Dataset entries
[Start of section]

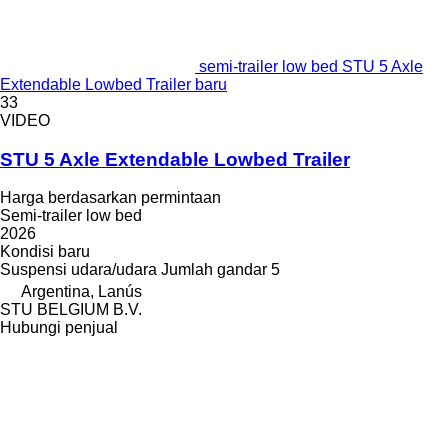
semi-trailer low bed STU 5 Axle
Extendable Lowbed Trailer baru
33
VIDEO
STU 5 Axle Extendable Lowbed Trailer
Harga berdasarkan permintaan
Semi-trailer low bed
2026
Kondisi
baru
Suspensi
udara/udara
Jumlah gandar
5
Argentina, Lanús
STU BELGIUM B.V.
Hubungi penjual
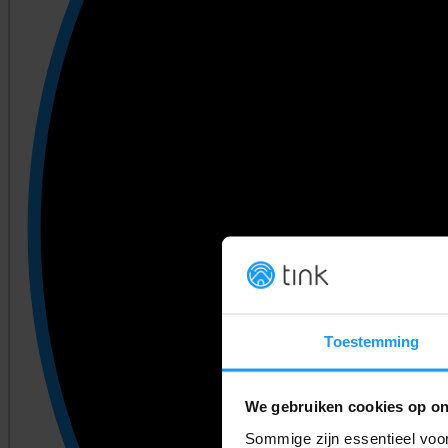
Toestemming
We gebruiken cookies op on
Sommige zijn essentieel voor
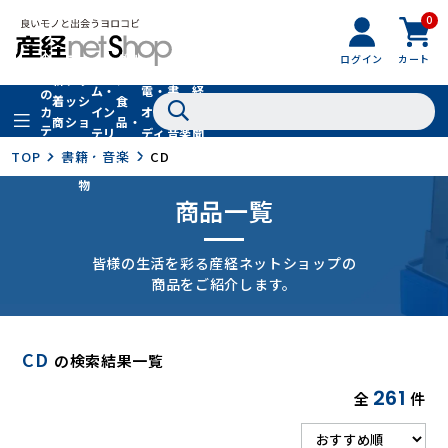
0
フ
全
フ
ァ
グル
ログイン
カート
ホー
家
産
て
新
ァ
ッ
メ・
ム・
電・
書
経
の
着
ッ
シ
食
イン
オー
籍・
新
カ
商
シ
ョ
品・
テ
テリ
ディ
音楽
聞
品
ョ
ン
ドリ
ゴ
ア
オ
社
TOP
書籍・音楽
CD
ン
小
ンク
リ
物
商品一覧
皆様の生活を彩る産経ネットショップの
商品をご紹介します。
CD
の検索結果一覧
261
全
件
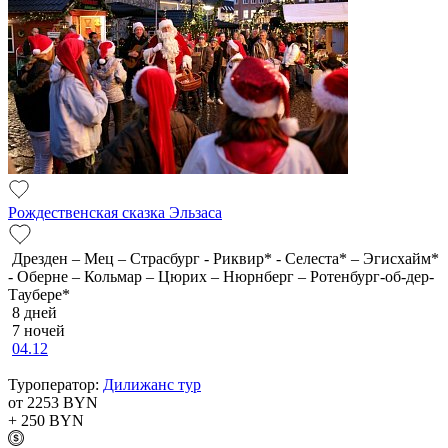
Рождественская сказка Эльзаса
Дрезден – Мец – Страсбург - Риквир* - Селеста* – Эгисхайм*
- Оберне – Кольмар – Цюрих – Нюрнберг – Ротенбург-об-дер-
Таубере*
8 дней
7 ночей
04.12
Туроператор:
Дилижанс тур
от 2253
BYN
+ 250
BYN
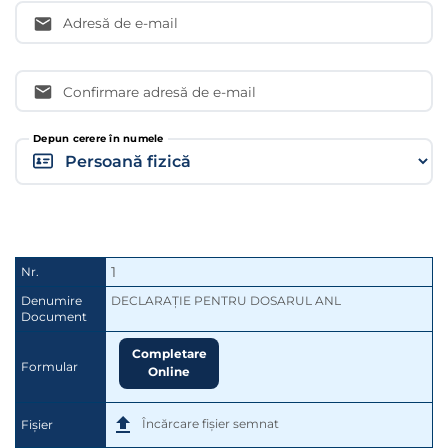
Adresă de e-mail
Confirmare adresă de e-mail
Depun cerere în numele
1
Nr.
Denumire
DECLARAȚIE PENTRU DOSARUL ANL
Document
Completare
Formular
Online
Încărcare fișier semnat
Fișier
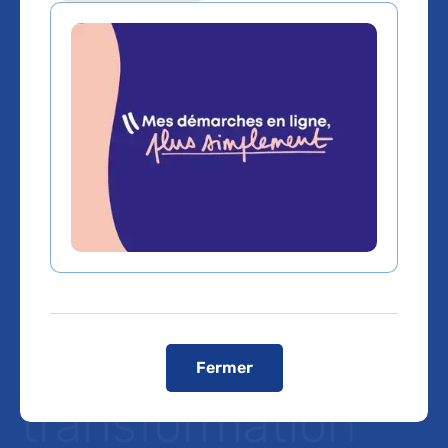
APM :
"Décarbonons
l'hôpital",
interview de
Cécile Klinguer
directrice de la
Fermer
transformation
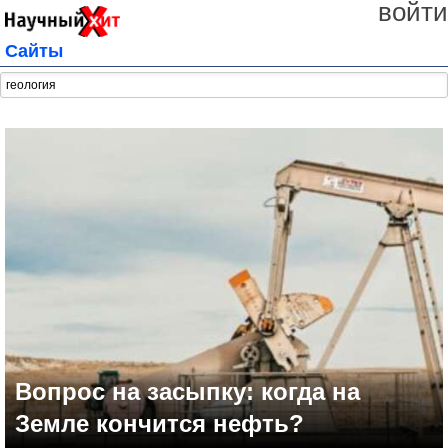
войти
Сайты
Вопрос на засыпку: когда на
Земле кончится нефть?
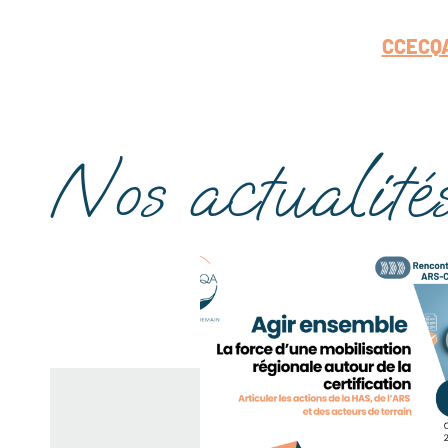
CCECQA’
Nos actualité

[End of section]

AIM OF THE TASK –
Could you reproduce the data above exactly, without its pictures?

EXERCISE RESULT –
semi-trailer low bed STU 5 Axle
Extendable Lowbed Trailer baru
33
VIDEO
STU 5 Axle Extendable Lowbed Trailer
Harga berdasarkan permintaan
Semi-trailer low bed
2026
Kondisi
baru
Suspensi
udara/udara
Jumlah gandar
5
Argentina, Lanús
STU BELGIUM B.V.
Hubungi penjual
Toestemming
We gebruiken cookies op on
Sommige zijn essentieel voor
0
フ
全
フ
ァ
グル
ログイン
カート
ホー
家
産
て
新
ァ
ッ
メ・
ム・
電・
書
経
の
着
ッ
シ
食
イン
オー
籍・
新
カ
商
シ
ョ
品・
テ
テリ
ディ
音楽
聞
品
ョ
ン
ドリ
ゴ
ア
オ
社
TOP
書籍・音楽
CD
ン
小
ンク
リ
物
商品一覧
皆様の生活を彩る産経ネットショップの
商品をご紹介します。
CD
の検索結果一覧
261
全
件
Рождественская сказка Эльзаса
Дрезден – Мец – Страсбург - Риквир* - Селеста* – Эгисхайм*
- Оберне – Кольмар – Цюрих – Нюрнберг – Ротенбург-об-дер-
Таубере*
8 дней
7 ночей
04.12
Туроператор:
Дилижанс тур
от 2253
BYN
+ 250
BYN
Adresă de e-mail
Confirmare adresă de e-mail
Depun cerere în numele
1
Nr.
Denumire
DECLARAȚIE PENTRU DOSARUL ANL
Document
Completare
Formular
Online
Încărcare fișier semnat
Fișier
APM :
"Décarbonons
l'hôpital",
interview de
Cécile Klinguer
directrice de la
Fermer
transformation
войти
Сайты
Вопрос на засыпку: когда на
Земле кончится нефть?
CCECQA’
Nos actualité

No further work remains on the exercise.